Её красота и хрупкость, ещё более трогательные в печали, вызывали у людей прилив сентиментальных чувств.
Из всей нашей королевской семьи выродков только моя дочь не вызывала у людей неприязни. Принцессу Дик*Кар*Стал народ любил.
Лэш словно стал тенью самого себя. Даже волосы его словно утратили краски, сделавшись тусклыми.
Марайя, стоявшая по правую руку от мужа, как всегда, выглядела свежее майской розы. Копна светлых волос короной лежала на голове, взгляд светлый и безмятежный – красива, как ангел. Никакое чёрное траурное одеяние не могло этого изменить.
У Пресвятейших, у всех, без исключения, были скорбно вытянутые, постные лица. Их планы, вынашиваемые десятилетиями, сыграли в ящик, вместе с возлюбленным принцем. Чтобы вновь начать плести интриги, ещё нужно найти фигуру на роль лидера.

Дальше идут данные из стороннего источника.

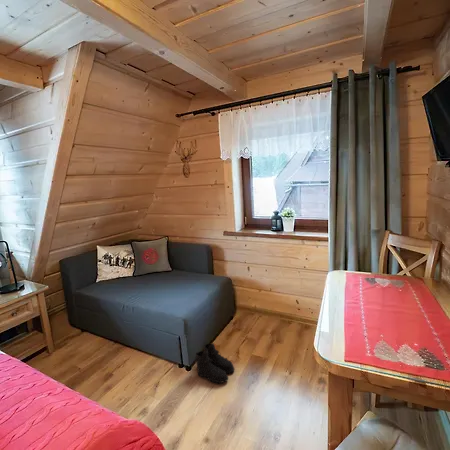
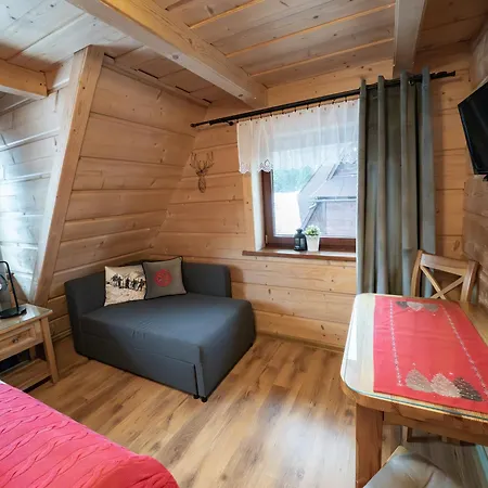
- boots [194,342,235,385]
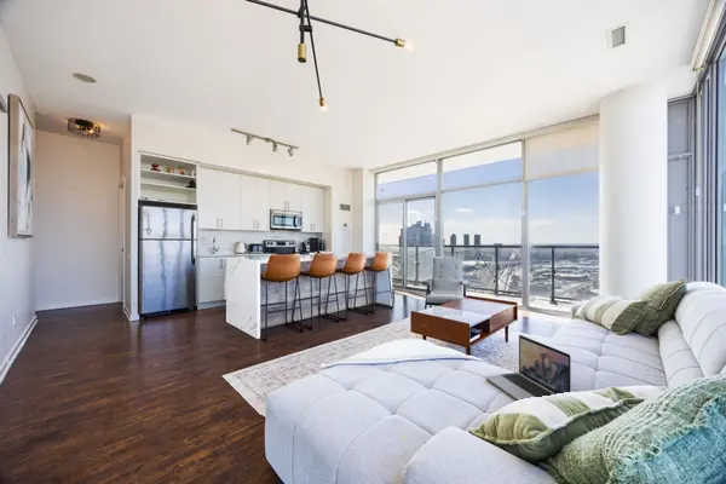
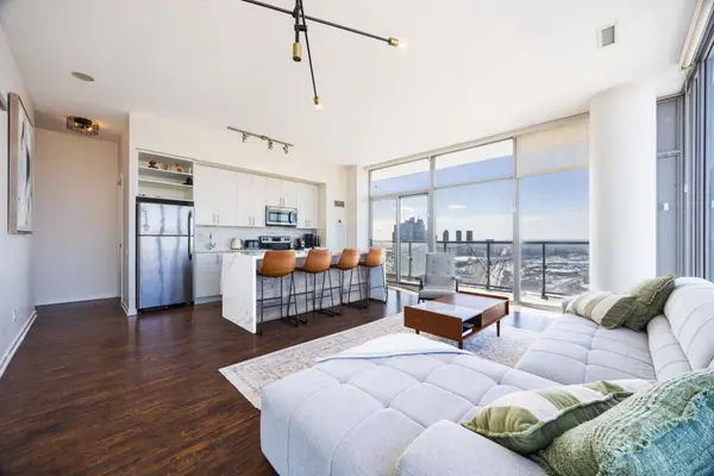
- laptop [485,334,572,402]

Задачка не из лёгких. Так сразу, на вскидку, не справиться. Всех братцев своего батюшки, дядьёв и сыновей их, кузенов своих, даже некоторых племянников – словом, почти всех, в ком текла кровь династии, Сиобрян предусмотрительно казнил.
Справедливости ради – ему давали повод. Бесконечные заговоры и интриги даже святого выведут из себя. А Сиобрян святым не был и не стремился им стать.
Маршал с супругой, главный казначей с супругой, главный конюший с супругой, главный гофмейстер с супругой, премьер-министр, для приятного разнообразия, без супруги (недавно овдовел). Эти все в первом ряду. Очи в пол, руки молитвенно сжаты. Воплощенная печаль, скорбь, верноподданническая преданность.
Взгляд скользил, задерживаясь на деталях их туалета, причёсок, нюансах в выражении лиц.
А мысли витали вокруг одного и того же – убийца здесь.
Не тот, который, словно нож, привёл в исполнение чужую волю, а тот, кто эту волю имел. И концов не найдёшь. Верные подданные постарались уничтожить любую ниточку, что могла протянуться от заказчика к исполнителю: ублюдок, посмевший поднять руку на моего мужа был мёртв. Его зарезали прямо в камере. Так что «языка» нет.
Увидев Эллоиссента, я с трудом удержалась от желания протереть глаза.
Что он здесь делает? Я же приказала ему уехать.
На мгновение сердце дрогнуло. Красота Чеаррэ всё ещё имела надо мной власть, хотя и не такую сильную, как прежде.
Пролетевшие годы не добавили ему ни крепости телесной, ни стати мужской. Не изменили его нечеловечески дивной, лунной красоты, когда-то так сильно меня пленившей, что я готова была пойти за ним по первому зову хоть за грань Мира Трёх Лун.
Роскошные чёрные волосы заколоты на затылке шпильками. В глазах, в самой глубине яркой кошачьей зелени, таилась неистребимая, неизлечимая тоска, почти боль.